Prof. van Orden also specializes in historical performance on the bassoon. She began her career in Europe, performing and recording with ensembles such as Les Arts Florissants (dir. William Christie), Collegium Vocale Ghent (dir. Philippe Herreweghe), and La Petite Bande (dir. Sigiswald Kuijken). Since returning to America, she has appeared regularly with Tafelmusik (dir. Jeanne Lamon), Philharmonia Baroque Orchestra (dir. Nicholas McGegan), and American Bach Soloists (dir. Jeffrey Thomas). She has over forty CDs to her credit and has performed at the London Proms, Utrecht Festival, Salzburg Festival, and in concerts across the North America and Europe. Her recordings are available on Sony, Virgin Classics, Glossa, Teldec, and Harmonia Mundi. Recent releases include a recording of Michel Corrette’s Les délices de la solitude on ATMA Baroque (2006) with Les Voix Humaines, Montreal.

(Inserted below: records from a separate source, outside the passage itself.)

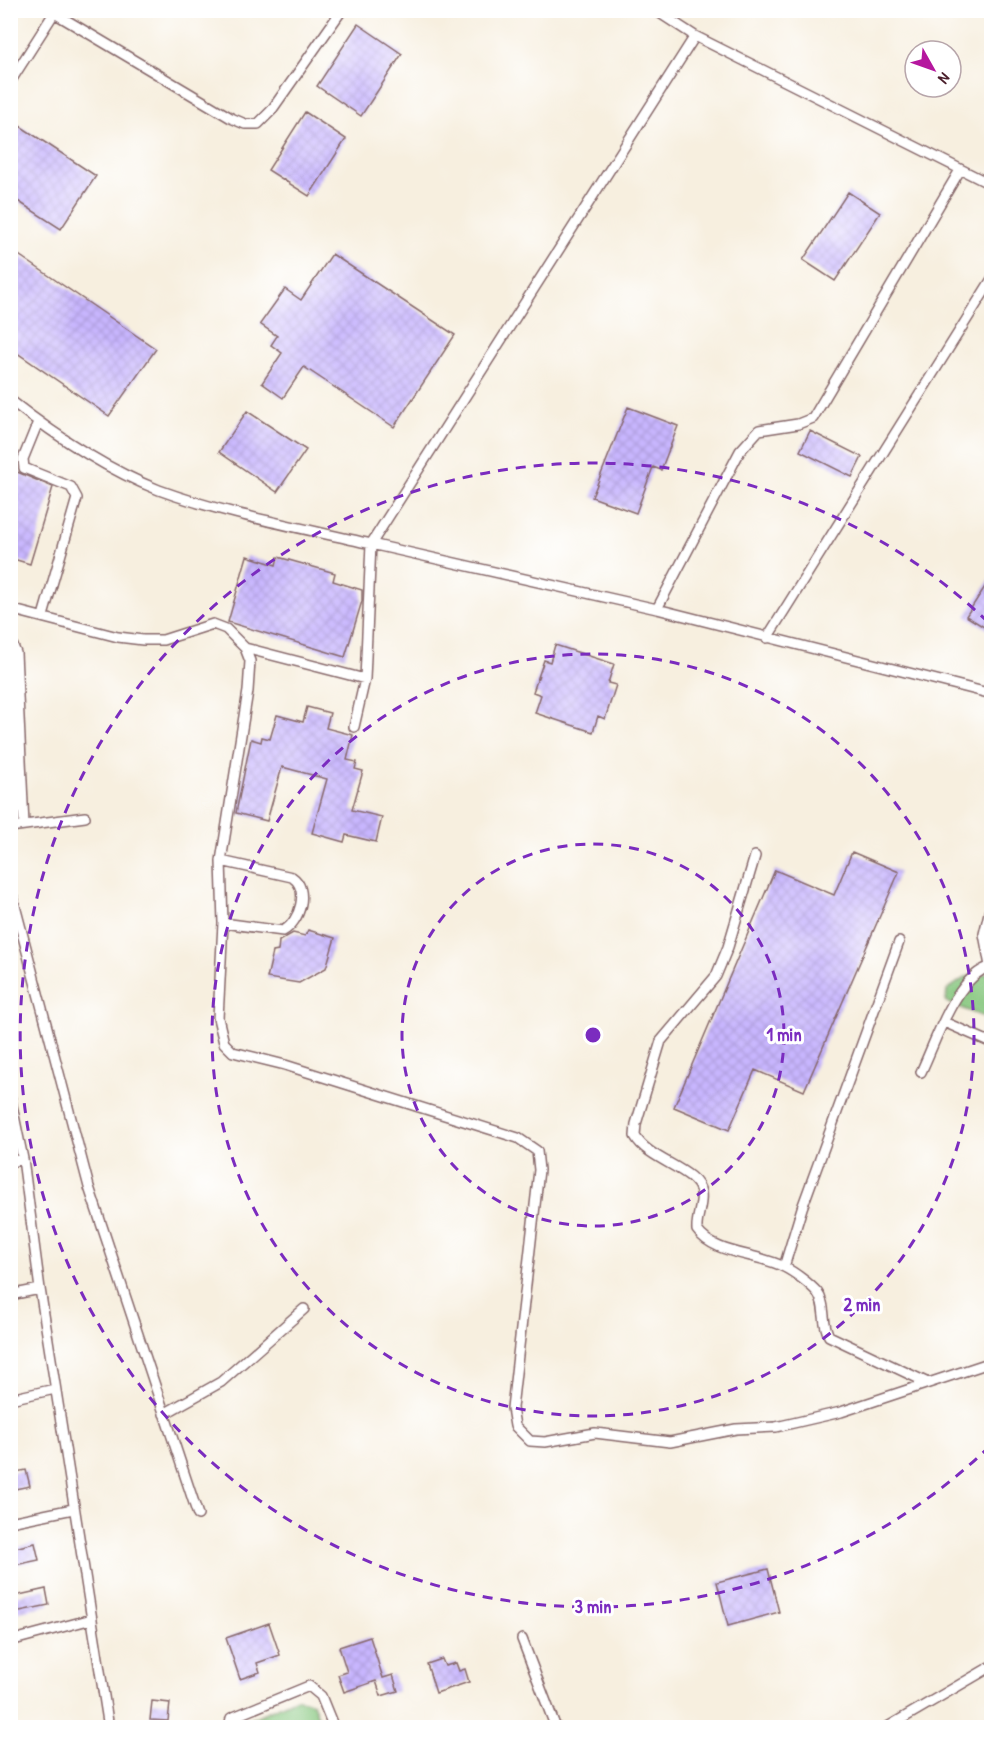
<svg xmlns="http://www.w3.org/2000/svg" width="1002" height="1738" font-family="'Patrick Hand',sans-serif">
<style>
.grass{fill:#87c77f;stroke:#687355;stroke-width:1.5}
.building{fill:url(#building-cross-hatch)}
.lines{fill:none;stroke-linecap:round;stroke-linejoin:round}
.service-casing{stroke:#87686a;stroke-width:12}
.service{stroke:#fff;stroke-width:9}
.ring{fill:none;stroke:#7b2cbf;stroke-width:3;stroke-dasharray:10 8}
.centre{fill:#7b2cbf;stroke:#fff;stroke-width:3}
.ring-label{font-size:18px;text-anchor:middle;font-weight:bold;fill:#7b2cbf;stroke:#fff;stroke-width:6;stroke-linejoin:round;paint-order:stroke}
</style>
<defs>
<pattern id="building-cross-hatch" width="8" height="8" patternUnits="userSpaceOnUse" patternTransform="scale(1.5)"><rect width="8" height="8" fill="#c8b6fe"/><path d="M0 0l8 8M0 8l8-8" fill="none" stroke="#ad9cda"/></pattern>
</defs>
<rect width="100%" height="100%" fill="#fff"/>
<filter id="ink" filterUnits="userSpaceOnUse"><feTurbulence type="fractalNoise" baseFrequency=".0167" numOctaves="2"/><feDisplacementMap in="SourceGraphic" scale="12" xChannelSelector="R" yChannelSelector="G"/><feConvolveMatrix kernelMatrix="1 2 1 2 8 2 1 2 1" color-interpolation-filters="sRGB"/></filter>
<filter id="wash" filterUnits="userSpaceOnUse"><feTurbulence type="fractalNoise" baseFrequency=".008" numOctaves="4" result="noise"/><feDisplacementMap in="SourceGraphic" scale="24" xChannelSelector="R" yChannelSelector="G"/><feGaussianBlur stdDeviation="1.35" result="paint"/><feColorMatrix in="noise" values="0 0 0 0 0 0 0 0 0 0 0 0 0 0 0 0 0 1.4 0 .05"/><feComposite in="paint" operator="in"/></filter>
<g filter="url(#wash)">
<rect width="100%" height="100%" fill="#f7efdf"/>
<path class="grass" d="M 991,973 L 991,1020 L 946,1002 L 947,990 L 966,977 Z
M 297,1698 L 313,1703 L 322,1727 L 231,1728 Z"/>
<g id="blocks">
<path class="building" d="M 358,24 L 402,54 L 361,116 L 317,86 Z
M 305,112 L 346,139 L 309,196 L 268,170 Z
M 20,126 L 96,176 L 61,229 L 10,196 L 10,141 Z
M 848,192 L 880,213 L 835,281 L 803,260 Z
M 10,249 L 156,349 L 109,416 L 10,348 Z
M 332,254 L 455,335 L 394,427 L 304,367 L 283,398 L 262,383 L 282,353 L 271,345 L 277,336 L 260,324 L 285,289 L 301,300 Z
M 628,407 L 678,426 L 661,470 L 653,467 L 636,513 L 592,497 Z
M 247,411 L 306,450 L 277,492 L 219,452 Z
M 810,431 L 862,457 L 852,477 L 800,451 Z
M 10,469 L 53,487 L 30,564 L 10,558 Z
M 247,556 L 276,565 L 278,557 L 335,573 L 333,581 L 362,590 L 362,601 L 345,657 L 228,622 Z
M 992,576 L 992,632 L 966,616 Z
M 555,645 L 614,664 L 608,683 L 616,685 L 605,719 L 598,716 L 593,732 L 535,713 L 541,695 L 533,692 L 544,660 L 550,662 Z
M 307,707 L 330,713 L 326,728 L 353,735 L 347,760 L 357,762 L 355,769 L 363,771 L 352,810 L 382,817 L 376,842 L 346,835 L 344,842 L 312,833 L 327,779 L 282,767 L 267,821 L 236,813 L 251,739 L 261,742 L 262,737 L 270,739 L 277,715 L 303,722 Z
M 852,852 L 899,872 L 804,1091 L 755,1070 L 729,1130 L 674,1107 L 775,870 L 834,895 Z
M 308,930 L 335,938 L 326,968 L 299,983 L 267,978 L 273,952 L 278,951 L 279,941 L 293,933 L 305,936 Z
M 26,1470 L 30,1486 L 10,1490 L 10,1473 Z
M 35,1543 L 39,1560 L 10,1566 L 10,1549 Z
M 768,1569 L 779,1612 L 728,1626 L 717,1582 Z
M 46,1589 L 49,1605 L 10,1613 L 10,1597 Z
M 269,1623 L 280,1655 L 257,1663 L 260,1672 L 240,1679 L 226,1638 Z
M 370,1637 L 383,1678 L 393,1675 L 398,1691 L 381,1696 L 376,1681 L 344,1692 L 338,1675 L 347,1672 L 339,1647 Z
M 442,1659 L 445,1666 L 456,1663 L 459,1671 L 465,1669 L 469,1682 L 436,1693 L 427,1664 Z
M 152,1701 L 170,1703 L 168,1721 L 150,1720 Z"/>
</g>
</g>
<g filter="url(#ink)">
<use href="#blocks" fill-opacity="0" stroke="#87686a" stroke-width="1.5"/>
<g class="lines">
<g class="service-casing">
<path id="service" d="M 655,10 L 695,36 L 992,185
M 56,14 L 231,118 L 245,124 L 258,124 L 271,111 L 342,10
M 10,82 L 56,10
M 10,400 C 56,436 105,469 159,490 C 224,514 303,528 371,544 L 695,36
M 38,422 L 23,459 L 24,468 L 71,487 L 77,498 L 43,616
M 10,609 L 118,637 L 143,640 L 163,640 L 213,624 L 226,629 L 245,648 L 250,661 L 248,691 L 221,861 L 223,923 L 218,1018 L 224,1043 L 233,1052 L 285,1065 L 518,1138 L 537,1151 L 539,1170 L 512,1408 L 515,1426 L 530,1441 L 545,1442 L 595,1433 L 670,1442 L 736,1429 L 776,1427 L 841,1412 L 992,1362
M 657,609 L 992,694
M 767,638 L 992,279
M 10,639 L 16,653 L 24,825
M 245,648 L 365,679
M 354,727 L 365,679 L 371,544 L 657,609 L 740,451 L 759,430 L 798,424 L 813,418 L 960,170
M 10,827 L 85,817
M 755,856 L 728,947 L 716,976 L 661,1041 L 636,1124 L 635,1136 C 649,1161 698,1169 701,1193 C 703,1205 696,1217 697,1230 C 714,1255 758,1253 784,1267 C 794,1272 809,1283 817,1292 C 827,1305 821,1322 829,1336 L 928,1383
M 221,861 L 292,877 C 310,889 300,922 283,931 L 223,923
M 10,887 L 89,1187 L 198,1515
M 990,966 L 984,934 L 992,901
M 944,1022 L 992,1043
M 921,1072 C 936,1041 956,975 992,966
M 10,1096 L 23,1159 L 40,1289 L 109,1728
M 10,1162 L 23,1159
M 784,1267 L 802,1208 L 899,942
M 10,1295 L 40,1289
M 10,1399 L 55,1389
M 164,1414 L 221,1382 L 304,1309
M 10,1522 L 73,1509
M 522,1639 L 556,1728
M 10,1641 L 92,1619
M 229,1728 L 231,1718 L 309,1686 L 321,1696 L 334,1728
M 886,1728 L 992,1666"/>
</g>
<use href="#service" class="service"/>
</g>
</g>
<g class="ring">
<circle cx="593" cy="1035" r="191"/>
<circle cx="593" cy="1035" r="381"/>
<path d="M990 1446A572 572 0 1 1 990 624"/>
</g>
<circle cx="593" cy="1035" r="9" class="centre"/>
<g class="ring-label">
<text x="784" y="1041">1 min</text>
<text x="862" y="1311">2 min</text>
<text x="593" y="1613">3 min</text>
</g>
<rect width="1002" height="1738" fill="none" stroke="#fff" stroke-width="36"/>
<g transform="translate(933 69) rotate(130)"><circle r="28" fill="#ffffff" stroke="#b7a5aa" stroke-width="1.5"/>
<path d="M0-4.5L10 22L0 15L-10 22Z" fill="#b5179e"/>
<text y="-9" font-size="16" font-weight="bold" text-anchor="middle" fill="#4a1f2b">N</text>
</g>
</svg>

By extending her historical research to the domain of reconstruction, Prof. van Orden brings a performer’s sensibility to the interpretation of archival materials—with some extraordinary results. Her research for Music, Discipline, and Arms enabled her to reconstruct the famous equestrian ballet performed for the engagement of Louis XIII in 1612. Under her direction, the work received its modern premiere at the Berkeley Festival of Early Music in 2000 to the acclaim of the San Francisco Chronicle, the New York Times, and the Wall Street Journal. It was revived in 2002.